WEST SIDE STORY – BSO at Tanglewood
Thousands in a sold-out shed and on the packed lawn enthusiastically experienced the BSO’s splendid performance of the complete musical score accompanying a sparkling remastered "West Side Story” last night at Tanglewood. No conductor better suited to lead the BSO for the occassion was David Newman, who has scored more than 110 films, worked with the finest orchestras worldwide, and twice before conducted screenings of the 1961 Academy Award-winning film.
The event made evident great musicals have great music and great dance. Newman and the BSO didn’t miss a beat in the dance, in song, or in dialogue with Leonard Bernstein’s glorious score. An American treasure, the film memorializes forever the spectacular, groundbreaking choreography of Jerome Robbins. The union of music and dance is amazing, particularly in the ballets (yes we can call them that) of the Jets and the Sharks. The film earned its Best Editing Oscar (of 10, including Best Picture) just for the choreographed rumble, where violence and athleticism have seldom more viscerally been combined.
Some random observations. First, Natalie Wood, Maria, looks SO young, SO virginal. Second, for those of us of a “certain age”, the story reminds how much the country has changed. In “West Side Story”, Puerto Ricans were so marginalized, they saw themselves as immigrants, even though they have always been US citizens. Third, the use of the gun - and a simple handgun at that - is a shocking, extreme act. Enough said.

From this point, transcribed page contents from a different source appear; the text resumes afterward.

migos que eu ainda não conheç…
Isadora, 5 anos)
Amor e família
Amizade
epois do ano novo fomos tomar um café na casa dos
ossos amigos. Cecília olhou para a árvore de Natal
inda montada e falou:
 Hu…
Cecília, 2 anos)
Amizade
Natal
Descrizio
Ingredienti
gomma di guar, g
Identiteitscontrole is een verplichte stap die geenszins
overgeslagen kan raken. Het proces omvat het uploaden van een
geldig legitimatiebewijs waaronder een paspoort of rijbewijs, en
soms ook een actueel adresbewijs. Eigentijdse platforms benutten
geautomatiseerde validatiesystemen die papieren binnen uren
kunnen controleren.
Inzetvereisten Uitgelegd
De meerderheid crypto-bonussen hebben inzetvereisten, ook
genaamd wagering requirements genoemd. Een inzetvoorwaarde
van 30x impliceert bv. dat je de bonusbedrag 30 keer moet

Impressive is how creatively Arthur Laurent’s book, adapted for the screen by Ernest Lehman, hews to Shakespeare’s “Romeo & Juliet”, particularly in the second act. (The movie has an intermission. Remember those?) Stephen Sondheim, who was 25 when he penned the lyrics, was way ahead of his time. Just listen to the lyrics of “Gee, Officer Krupke” where the Jets blame their delinquency on families of drug addicts, drunks, and what we used to call sexual deviants (and it’s played for comedic relief) and concludes “Officer Krupuk… krup you!" Brilliant, just brilliant.

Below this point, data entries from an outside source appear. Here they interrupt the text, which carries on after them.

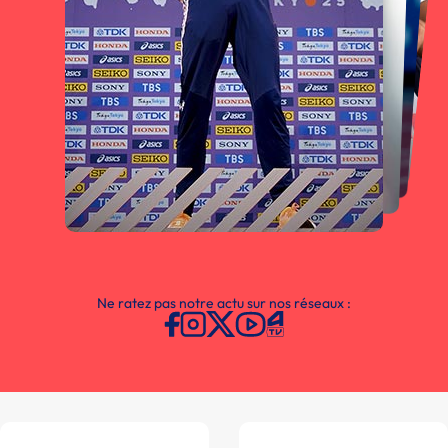
Ne ratez pas notre actu sur nos réseaux :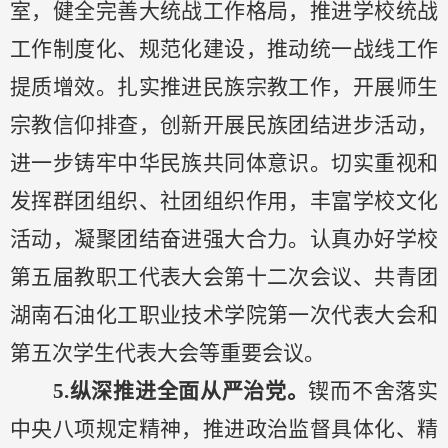
室，健全完善大统战工作格局，推进学校统战
工作制度化、规范化建设，推动统一战线工作
提质增效。
扎实推进民族宗教工作，开展师生
宗教信仰排查，创新开展民族团结进步活动，
进一步铸牢中华民族共同体意识。切实重视和
发挥群团组织、社团组织作用，丰富学校文化
活动，凝聚团结奋进强大合力。认真办好学校
第五届教职工代表大会第十二次会议、共青团
湖南石油化工职业技术学院第一次代表大会和
第五次学生代表大会等重要会议。
5.纵深推进全面从严治党。
锲而不舍落实
中央八项规定精神，推进政治监督具体化、精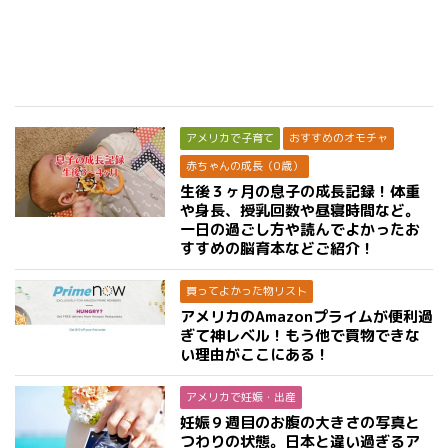
アメリカで子育て
おすすめのオモチャ
赤ちゃんの成長（0歳）
生後３ヶ月の息子の成長記録！体重
や身長、授乳回数や昼寝時間など。
一日の過ごし方や読んでよかったお
すすめの脳育本などご紹介！
買ってよかった物リスト
アメリカのAmazonプライムが便利過
ぎて神レベル！もう他で買物できな
い理由がここにある！
アメリカで妊娠・出産
妊娠９週目のお腹の大きさの写真と
つわりの状態。日本と違い過ぎるア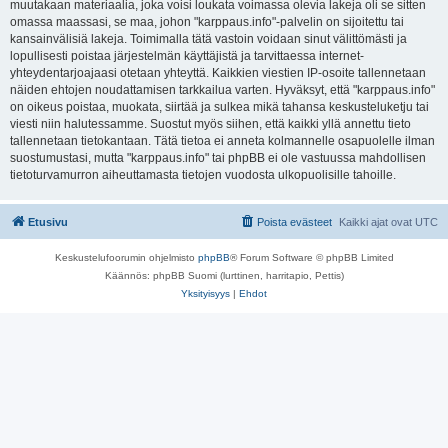
muutakaan materiaalia, joka voisi loukata voimassa olevia lakeja oli se sitten
omassa maassasi, se maa, johon "karppaus.info"-palvelin on sijoitettu tai
kansainvälisiä lakeja. Toimimalla tätä vastoin voidaan sinut välittömästi ja
lopullisesti poistaa järjestelmän käyttäjistä ja tarvittaessa internet-
yhteydentarjoajaasi otetaan yhteyttä. Kaikkien viestien IP-osoite tallennetaan
näiden ehtojen noudattamisen tarkkailua varten. Hyväksyt, että "karppaus.info"
on oikeus poistaa, muokata, siirtää ja sulkea mikä tahansa keskusteluketju tai
viesti niin halutessamme. Suostut myös siihen, että kaikki yllä annettu tieto
tallennetaan tietokantaan. Tätä tietoa ei anneta kolmannelle osapuolelle ilman
suostumustasi, mutta "karppaus.info" tai phpBB ei ole vastuussa mahdollisen
tietoturvamurron aiheuttamasta tietojen vuodosta ulkopuolisille tahoille.
Etusivu
Poista evästeet
Kaikki ajat ovat
UTC
Keskustelufoorumin ohjelmisto
phpBB
® Forum Software © phpBB Limited
Käännös: phpBB Suomi (lurttinen, harritapio, Pettis)
Yksityisyys
|
Ehdot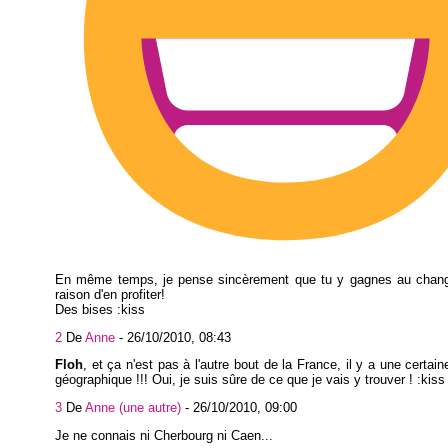
En même temps, je pense sincèrement que tu y gagnes au chang
raison d'en profiter!
Des bises :kiss
2
De
Anne
-
26/10/2010, 08:43
Floh
, et ça n'est pas à l'autre bout de la France, il y a une certai
géographique !!! Oui, je suis sûre de ce que je vais y trouver ! :kiss
3
De
Anne (une autre)
-
26/10/2010, 09:00
Je ne connais ni Cherbourg ni Caen...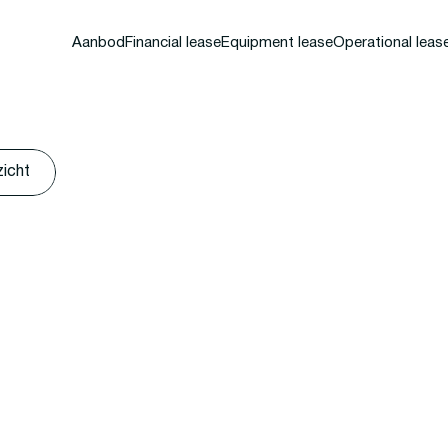
Aanbod
Financial lease
Equipment lease
Operational leas
zicht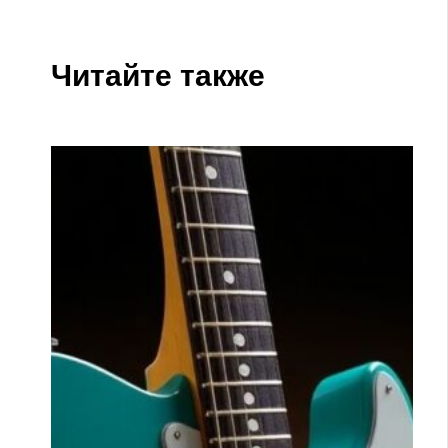
Читайте также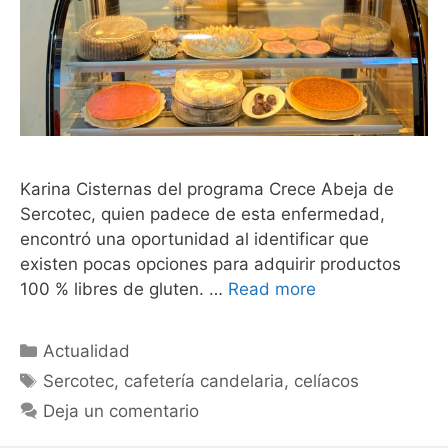
Karina Cisternas del programa Crece Abeja de
Sercotec, quien padece de esta enfermedad,
encontró una oportunidad al identificar que
existen pocas opciones para adquirir productos
100 % libres de gluten. …
Read more
Actualidad
Sercotec
,
cafetería candelaria
,
celíacos
Deja un comentario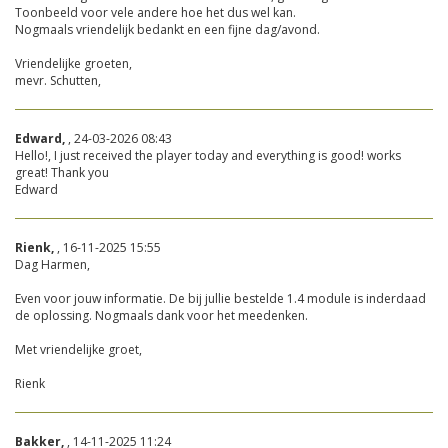
Toonbeeld voor vele andere hoe het dus wel kan.
Nogmaals vriendelijk bedankt en een fijne dag/avond.
Vriendelijke groeten,
mevr. Schutten,
Edward,
, 24-03-2026 08:43
Hello!, I just received the player today and everything is good! works
great! Thank you
Edward
Rienk,
, 16-11-2025 15:55
Dag Harmen,
Even voor jouw informatie. De bij jullie bestelde 1.4 module is inderdaad
de oplossing. Nogmaals dank voor het meedenken.
Met vriendelijke groet,
Rienk
Bakker,
, 14-11-2025 11:24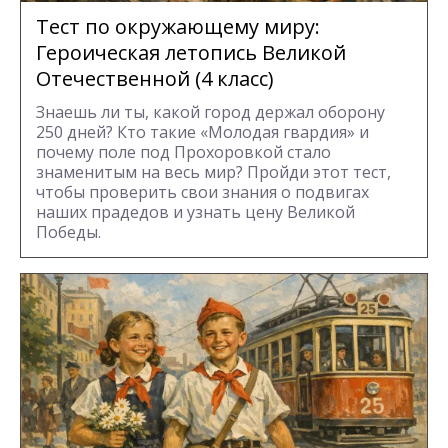
Тест по окружающему миру:
Героическая летопись Великой
Отечественной (4 класс)
Знаешь ли ты, какой город держал оборону
250 дней? Кто такие «Молодая гвардия» и
почему поле под Прохоровкой стало
знаменитым на весь мир? Пройди этот тест,
чтобы проверить свои знания о подвигах
наших прадедов и узнать цену Великой
Победы.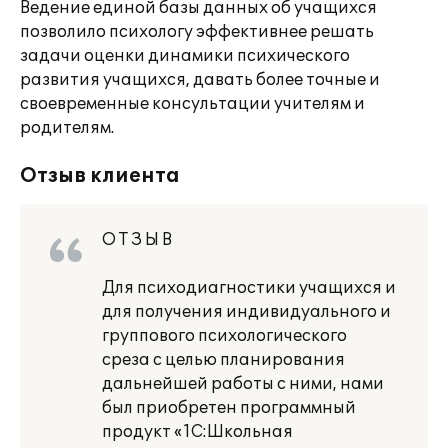
Ведение единой базы данных об учащихся
позволило психологу эффективнее решать
задачи оценки динамики психического
развития учащихся, давать более точные и
своевременные консультации учителям и
родителям.
Отзыв клиента
О Т З Ы В
Для психодиагностики учащихся и
для получения индивидуального и
группового психологического
среза с целью планирования
дальнейшей работы с ними, нами
был приобретен программный
продукт «1С:Школьная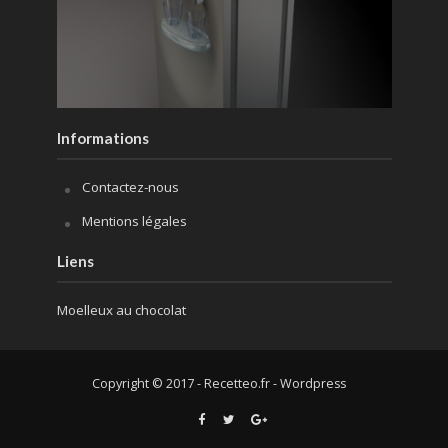
Informations
Contactez-nous
Mentions légales
Liens
Moelleux au chocolat
Copyright © 2017 - Recetteo.fr - Wordpress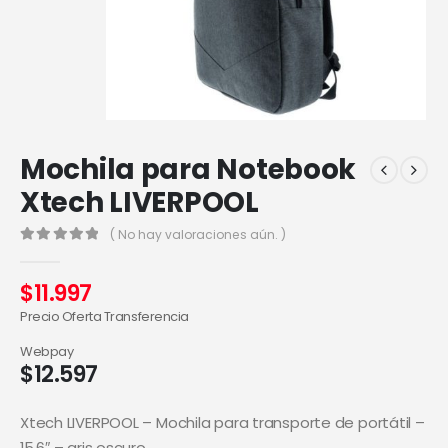
Mochila para Notebook
Xtech LIVERPOOL
( No hay valoraciones aún. )
0
out of 5
$
11.997
Precio Oferta Transferencia
Webpay
$
12.597
Xtech LIVERPOOL – Mochila para transporte de portátil –
15.6″ – gris oscuro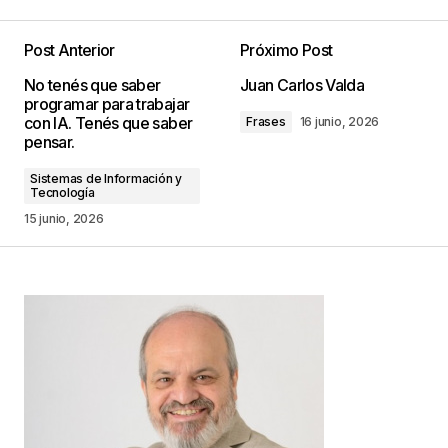
Post Anterior
Próximo Post
Tu dirección de correo electrónico no será
No tenés que saber
Juan Carlos Valda
publicada.
Los campos obligatorios están
programar para trabajar
marcados con
*
con IA. Tenés que saber
Frases
16 junio, 2026
pensar.
Comentario
*
Sistemas de Información y
Tecnología
15 junio, 2026
Your Name
*
Your E-mail
*
Guarda mi nombre, correo electrónico y web en
este navegador para la próxima vez que
comente.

But getting back to Bernstein - the centenary of his birth the raison d’être for the performance - what was most revelatory was the film’s intricate underscoring and the interstitial orchestrations, which I’d never heard before, even though they’d always been there.

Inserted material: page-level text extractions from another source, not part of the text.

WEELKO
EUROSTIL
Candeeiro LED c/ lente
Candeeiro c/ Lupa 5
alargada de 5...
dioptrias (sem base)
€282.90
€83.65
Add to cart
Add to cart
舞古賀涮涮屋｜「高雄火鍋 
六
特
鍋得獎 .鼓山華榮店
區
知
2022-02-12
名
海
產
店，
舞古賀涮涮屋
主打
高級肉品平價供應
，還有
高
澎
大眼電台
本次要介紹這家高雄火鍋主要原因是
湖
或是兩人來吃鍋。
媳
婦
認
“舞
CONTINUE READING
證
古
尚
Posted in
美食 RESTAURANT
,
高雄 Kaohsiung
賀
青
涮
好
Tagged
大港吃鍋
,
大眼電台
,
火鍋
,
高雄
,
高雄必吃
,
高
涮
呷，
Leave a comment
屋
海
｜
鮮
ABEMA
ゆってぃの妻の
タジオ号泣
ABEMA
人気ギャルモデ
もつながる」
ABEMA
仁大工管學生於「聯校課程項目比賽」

As ravishing, although more subdued, as the overture was the underscore for the end credits (ingeniously designed by the great graphic artist Saul Bass) which were most always cut from television broadcasts. In their usual ill-mannered custom (rude, really), some Tanglewood patrons started for the parking lots early - last night when the film’s end credits began, despite a polite request in the program to remain seated until the performance was fully completed. Most gratifying for the majority who remained was the spontaneous roar from the crowd when the names of Leonard Bernstein, Jerome Robbins, and Stephen Sondheim appeared in the end credits. What a legacy these creative geniuses have produced. It makes one proud to be an American.